Don't forget the marketing funnel when creating infographics

12 years ago   •   3 min read

By Marcia Kadanoff

Source: Marked Lines

Today, content marketing is the strategy everyone seems to be talking about, as a low-cost way to re-invigorate business-to-business marketing, drive more leads, and create more engagement. And the poster child for content marketing is – of course – the infographic.

For those not in the know, Content Marketing is defined as a strategy where you create and distribute  

relevant and valuable content to attract, acquire, and engage a clearly defined and understood target audience – with the objective of driving profitable customer action.  (Source:  Junta42.)

Notice that last bit – driving profitable customer action.  What a lot of people don’t seem to understand or appreciate is that content marketing takes the development of compelling content plus an indepth understanding of the marketing funnel at your company.  Development of great content is not enough … you must link the content you develop directly to the marketing funnel in order to succeed.

Let me explain.  We recently worked with a client who was obsessed with creating an infographic and seeing it “go viral.”  

We love infographics.  While not the easiest form of content to develop as part of your content marketing strategy, they have a number of advantages, including the fact that they particularly appeal to the media, to the Millenial Generation which is unlikely to read anything like a white paper, and they are one of the types of content most likely to be shared.  The flip side of this is that infographics are not the easiest form of content to develop … unless you have professional resources like ourselves on your side.  (It takes chops in graphics, copywriting, information architecture, and the like to do content development right.)  What makes an infographic go viral?  Well – that’s the topic of a different blog posting – but if your are interested check out this post here as well as this awesome guide to what it really takes to create compelling content which is the minimum bar for entry for something that will go viral according to the nice folks at distilled.net

Now here’s where it gets interesting.  The client with the obsession worked with us to create a great infographic.  (Most great content strategies – like the best and shiniest content we develop – happens when the agency and the client go heads down and collaborate together for content development.) The infographic we did got picked up by the media and got downloaded a lot. In other words, this was – yes! – compelling content. Or in layman’s terms … it rocked.

For content development purposes, the content we developed failed at its main mission. There is not one sale we can attribute to downloads of the infographic. Why? The content contained in the infographic did not help move the prospect from persuasion to conversion to sale, or through the marketing funnel. &What could have worked better?

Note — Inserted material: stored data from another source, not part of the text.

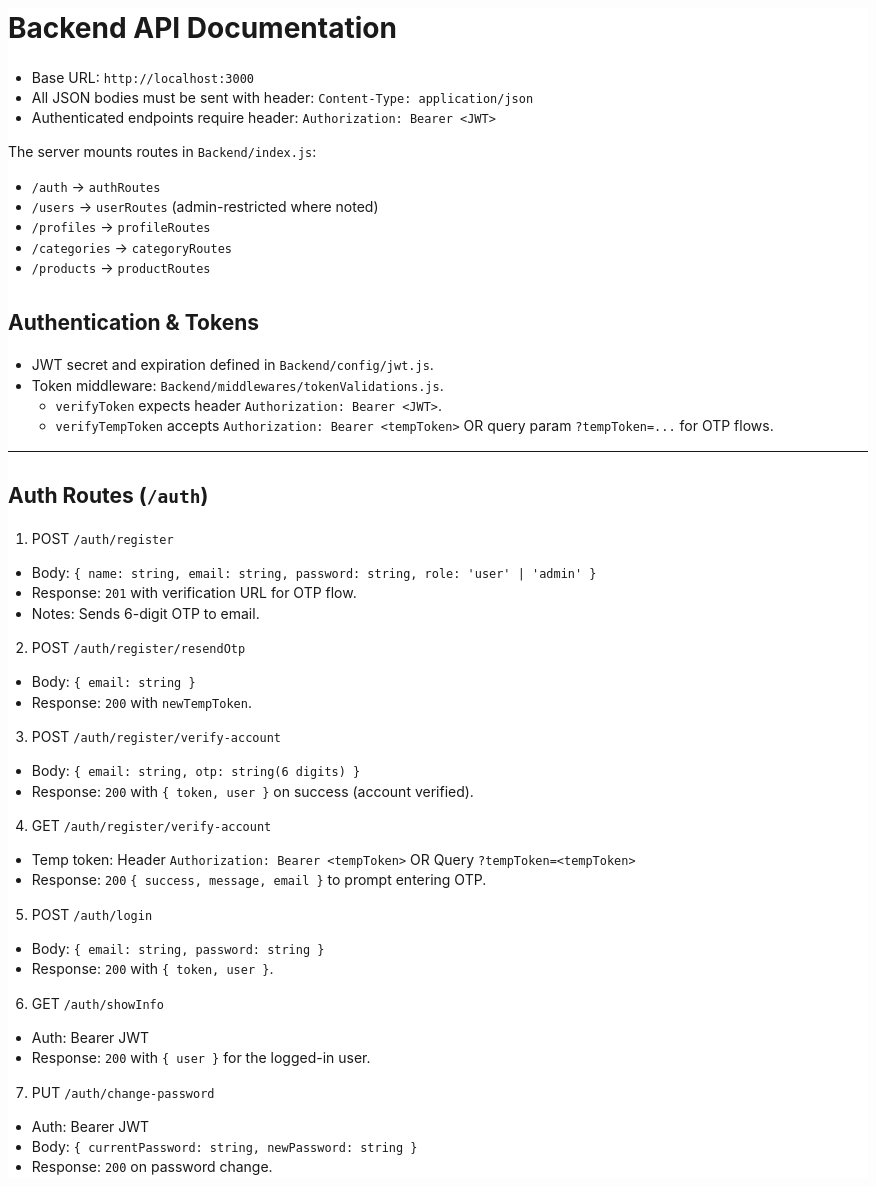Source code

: # Backend API Documentation

- Base URL: `http://localhost:3000`
- All JSON bodies must be sent with header: `Content-Type: application/json`
- Authenticated endpoints require header: `Authorization: Bearer <JWT>`

The server mounts routes in `Backend/index.js`:
- `/auth` -> `authRoutes`
- `/users` -> `userRoutes` (admin-restricted where noted)
- `/profiles` -> `profileRoutes`
- `/categories` -> `categoryRoutes`
- `/products` -> `productRoutes`

## Authentication & Tokens
- JWT secret and expiration defined in `Backend/config/jwt.js`.
- Token middleware: `Backend/middlewares/tokenValidations.js`.
  - `verifyToken` expects header `Authorization: Bearer <JWT>`.
  - `verifyTempToken` accepts `Authorization: Bearer <tempToken>` OR query param `?tempToken=...` for OTP flows.

---

## Auth Routes (`/auth`)

1) POST `/auth/register`
- Body: `{ name: string, email: string, password: string, role: 'user' | 'admin' }`
- Response: `201` with verification URL for OTP flow.
- Notes: Sends 6-digit OTP to email.

2) POST `/auth/register/resendOtp`
- Body: `{ email: string }`
- Response: `200` with `newTempToken`.

3) POST `/auth/register/verify-account`
- Body: `{ email: string, otp: string(6 digits) }`
- Response: `200` with `{ token, user }` on success (account verified).

4) GET `/auth/register/verify-account`
- Temp token: Header `Authorization: Bearer <tempToken>` OR Query `?tempToken=<tempToken>`
- Response: `200` `{ success, message, email }` to prompt entering OTP.

5) POST `/auth/login`
- Body: `{ email: string, password: string }`
- Response: `200` with `{ token, user }`.

6) GET `/auth/showInfo`
- Auth: Bearer JWT
- Response: `200` with `{ user }` for the logged-in user.

7) PUT `/auth/change-password`
- Auth: Bearer JWT
- Body: `{ currentPassword: string, newPassword: string }`
- Response: `200` on password change.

For content strategy purposes we tested two offers with this client – the infographic versus a testimonial video designed to match the exact demographics of the potential customer.  The testimonial approach proved far more effective at moving the customer towards the sale.  Here’s the relevent data so you can see the impact developing the right content can have on revenue:

 

Now, there’s nothing revolutionary, new, or even different about a testimonial video.  Here we did 6 videos – 1 to match each of 6 customer personas or types.  What worked here for content development purposes is that each video was crafted to persuade a particular type of customer, to move them towards conversion and the sale.  This turns out to be a best practice – matching the content you develop to the specific persuasion needs and wants and hot buttons of  your prospect.  

The bottom line:  content development and content marketing can’t happen in a vacuum.  The best content strategies start by looking at your marketing funnel and working backwards to determine the types of content most likely to move your prospect from persuasion to conversion.